## EXERCISE GOAL
What you produce should match the records exactly, line for line.

____

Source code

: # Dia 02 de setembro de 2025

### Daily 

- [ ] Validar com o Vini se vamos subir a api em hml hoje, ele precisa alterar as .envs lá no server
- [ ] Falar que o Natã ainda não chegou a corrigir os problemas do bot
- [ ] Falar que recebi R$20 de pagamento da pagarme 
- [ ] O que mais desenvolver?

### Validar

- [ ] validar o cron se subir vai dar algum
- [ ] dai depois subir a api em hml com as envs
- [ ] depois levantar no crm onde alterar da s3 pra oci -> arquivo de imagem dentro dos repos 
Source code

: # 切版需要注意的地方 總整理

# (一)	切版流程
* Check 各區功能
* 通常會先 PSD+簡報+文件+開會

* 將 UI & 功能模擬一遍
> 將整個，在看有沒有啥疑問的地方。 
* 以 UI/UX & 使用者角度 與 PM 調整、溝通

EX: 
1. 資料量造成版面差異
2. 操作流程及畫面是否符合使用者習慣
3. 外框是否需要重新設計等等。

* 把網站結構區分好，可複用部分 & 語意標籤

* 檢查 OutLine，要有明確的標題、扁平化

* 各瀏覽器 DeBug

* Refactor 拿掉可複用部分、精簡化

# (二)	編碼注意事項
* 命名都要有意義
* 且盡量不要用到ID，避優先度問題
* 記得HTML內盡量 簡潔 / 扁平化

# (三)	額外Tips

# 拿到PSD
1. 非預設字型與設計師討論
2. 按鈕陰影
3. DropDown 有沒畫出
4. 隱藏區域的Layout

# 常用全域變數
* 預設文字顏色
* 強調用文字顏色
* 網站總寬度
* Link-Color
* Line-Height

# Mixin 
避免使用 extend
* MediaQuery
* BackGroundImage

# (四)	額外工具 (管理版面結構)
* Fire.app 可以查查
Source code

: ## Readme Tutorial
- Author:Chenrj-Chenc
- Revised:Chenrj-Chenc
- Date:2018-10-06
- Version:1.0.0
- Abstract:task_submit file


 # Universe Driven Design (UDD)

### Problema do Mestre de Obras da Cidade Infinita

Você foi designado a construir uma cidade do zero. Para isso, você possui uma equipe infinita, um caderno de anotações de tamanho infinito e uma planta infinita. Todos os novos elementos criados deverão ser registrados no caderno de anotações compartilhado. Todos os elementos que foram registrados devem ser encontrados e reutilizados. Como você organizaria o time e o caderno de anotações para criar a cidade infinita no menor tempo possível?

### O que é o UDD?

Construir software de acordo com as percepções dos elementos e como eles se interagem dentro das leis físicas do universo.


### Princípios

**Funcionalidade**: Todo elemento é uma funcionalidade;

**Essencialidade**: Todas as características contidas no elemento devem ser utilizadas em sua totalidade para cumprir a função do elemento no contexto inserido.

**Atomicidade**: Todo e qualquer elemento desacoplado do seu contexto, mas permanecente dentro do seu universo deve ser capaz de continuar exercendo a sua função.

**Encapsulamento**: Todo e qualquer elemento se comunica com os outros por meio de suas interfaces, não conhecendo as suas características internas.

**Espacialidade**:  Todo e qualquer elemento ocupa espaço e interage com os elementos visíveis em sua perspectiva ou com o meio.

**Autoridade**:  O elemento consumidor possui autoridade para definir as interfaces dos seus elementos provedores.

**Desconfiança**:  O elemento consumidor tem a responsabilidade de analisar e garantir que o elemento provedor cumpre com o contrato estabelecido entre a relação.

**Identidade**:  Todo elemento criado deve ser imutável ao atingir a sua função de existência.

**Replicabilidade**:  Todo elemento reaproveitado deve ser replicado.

____

## RESPONSE AREA
Source code

: # Dia 02 de setembro de 2025

### Daily 

- [ ] Validar com o Vini se vamos subir a api em hml hoje, ele precisa alterar as .envs lá no server
- [ ] Falar que o Natã ainda não chegou a corrigir os problemas do bot
- [ ] Falar que recebi R$20 de pagamento da pagarme 
- [ ] O que mais desenvolver?

### Validar

- [ ] validar o cron se subir vai dar algum
- [ ] dai depois subir a api em hml com as envs
- [ ] depois levantar no crm onde alterar da s3 pra oci -> arquivo de imagem dentro dos repos 
Source code

: # 切版需要注意的地方 總整理

# (一)	切版流程
* Check 各區功能
* 通常會先 PSD+簡報+文件+開會

* 將 UI & 功能模擬一遍
> 將整個，在看有沒有啥疑問的地方。 
* 以 UI/UX & 使用者角度 與 PM 調整、溝通

EX: 
1. 資料量造成版面差異
2. 操作流程及畫面是否符合使用者習慣
3. 外框是否需要重新設計等等。

* 把網站結構區分好，可複用部分 & 語意標籤

* 檢查 OutLine，要有明確的標題、扁平化

* 各瀏覽器 DeBug

* Refactor 拿掉可複用部分、精簡化

# (二)	編碼注意事項
* 命名都要有意義
* 且盡量不要用到ID，避優先度問題
* 記得HTML內盡量 簡潔 / 扁平化

# (三)	額外Tips

# 拿到PSD
1. 非預設字型與設計師討論
2. 按鈕陰影
3. DropDown 有沒畫出
4. 隱藏區域的Layout

# 常用全域變數
* 預設文字顏色
* 強調用文字顏色
* 網站總寬度
* Link-Color
* Line-Height

# Mixin 
避免使用 extend
* MediaQuery
* BackGroundImage

# (四)	額外工具 (管理版面結構)
* Fire.app 可以查查
Source code

: ## Readme Tutorial
- Author:Chenrj-Chenc
- Revised:Chenrj-Chenc
- Date:2018-10-06
- Version:1.0.0
- Abstract:task_submit file


 # Universe Driven Design (UDD)

### Problema do Mestre de Obras da Cidade Infinita

Você foi designado a construir uma cidade do zero. Para isso, você possui uma equipe infinita, um caderno de anotações de tamanho infinito e uma planta infinita. Todos os novos elementos criados deverão ser registrados no caderno de anotações compartilhado. Todos os elementos que foram registrados devem ser encontrados e reutilizados. Como você organizaria o time e o caderno de anotações para criar a cidade infinita no menor tempo possível?

### O que é o UDD?

Construir software de acordo com as percepções dos elementos e como eles se interagem dentro das leis físicas do universo.


### Princípios

**Funcionalidade**: Todo elemento é uma funcionalidade;

**Essencialidade**: Todas as características contidas no elemento devem ser utilizadas em sua totalidade para cumprir a função do elemento no contexto inserido.

**Atomicidade**: Todo e qualquer elemento desacoplado do seu contexto, mas permanecente dentro do seu universo deve ser capaz de continuar exercendo a sua função.

**Encapsulamento**: Todo e qualquer elemento se comunica com os outros por meio de suas interfaces, não conhecendo as suas características internas.

**Espacialidade**:  Todo e qualquer elemento ocupa espaço e interage com os elementos visíveis em sua perspectiva ou com o meio.

**Autoridade**:  O elemento consumidor possui autoridade para definir as interfaces dos seus elementos provedores.

**Desconfiança**:  O elemento consumidor tem a responsabilidade de analisar e garantir que o elemento provedor cumpre com o contrato estabelecido entre a relação.

**Identidade**:  Todo elemento criado deve ser imutável ao atingir a sua função de existência.

**Replicabilidade**:  Todo elemento reaproveitado deve ser replicado.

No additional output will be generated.